Transcribe the text of the rows below exactly, from the start of the rows through the line holding "Gábor László Hajba", inclusive. Leave the pictures out of your answer.

(Beginning of EXCERPTED RECORDS)

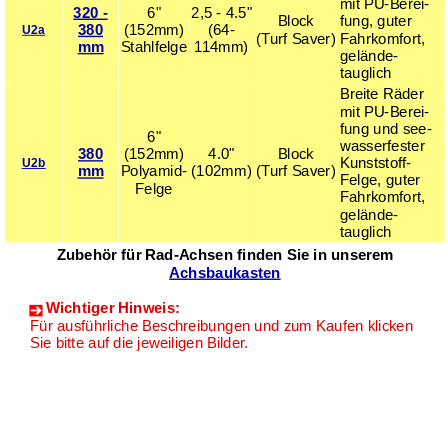
mit PU-Berei­
320 -
6"
2,5 - 4.5"
Block
fung, guter
380
(152mm)
(64-
U2a
(Turf Saver)
Fahr­komfort,
mm
Stahl­felge
114mm)
gelände­
tauglich
Breite Räder
mit PU-Berei­
fung und see­
6"
was­ser­fester
380
(152mm)
4.0"
Block
Kunst­stoff-
U2b
mm
Polyamid-
(102mm)
(Turf Saver)
Felge, guter
Felge
Fahr­komfort,
gelände­
tauglich
Zubehör für Rad-Achsen finden Sie in unserem
Achsbaukasten
Wichtiger Hinweis:
Für ausführliche Beschreibungen und zum Kaufen klicken
Sie bitte auf die jeweiligen Bilder.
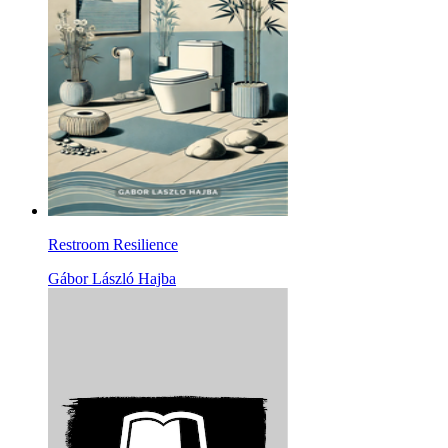
Restroom Resilience
Gábor László Hajba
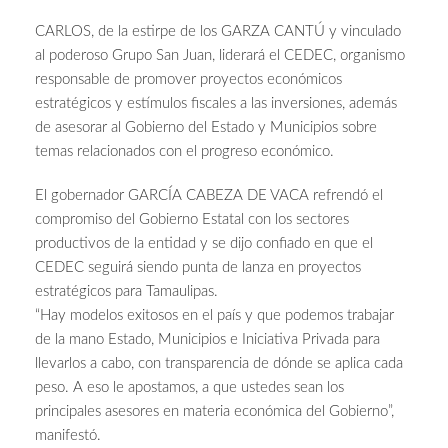
CARLOS, de la estirpe de los GARZA CANTÚ y vinculado
al poderoso Grupo San Juan, liderará el CEDEC, organismo
responsable de promover proyectos económicos
estratégicos y estímulos fiscales a las inversiones, además
de asesorar al Gobierno del Estado y Municipios sobre
temas relacionados con el progreso económico.
El gobernador GARCÍA CABEZA DE VACA refrendó el
compromiso del Gobierno Estatal con los sectores
productivos de la entidad y se dijo confiado en que el
CEDEC seguirá siendo punta de lanza en proyectos
estratégicos para Tamaulipas.
“Hay modelos exitosos en el país y que podemos trabajar
de la mano Estado, Municipios e Iniciativa Privada para
llevarlos a cabo, con transparencia de dónde se aplica cada
peso. A eso le apostamos, a que ustedes sean los
principales asesores en materia económica del Gobierno”,
manifestó.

(End of EXCERPTED RECORDS)

_RESULT FOR THIS TASK_
mit PU-Berei­
320 -
6"
2,5 - 4.5"
Block
fung, guter
380
(152mm)
(64-
U2a
(Turf Saver)
Fahr­komfort,
mm
Stahl­felge
114mm)
gelände­
tauglich
Breite Räder
mit PU-Berei­
fung und see­
6"
was­ser­fester
380
(152mm)
4.0"
Block
Kunst­stoff-
U2b
mm
Polyamid-
(102mm)
(Turf Saver)
Felge, guter
Felge
Fahr­komfort,
gelände­
tauglich
Zubehör für Rad-Achsen finden Sie in unserem
Achsbaukasten
Wichtiger Hinweis:
Für ausführliche Beschreibungen und zum Kaufen klicken
Sie bitte auf die jeweiligen Bilder.
Restroom Resilience
Gábor László Hajba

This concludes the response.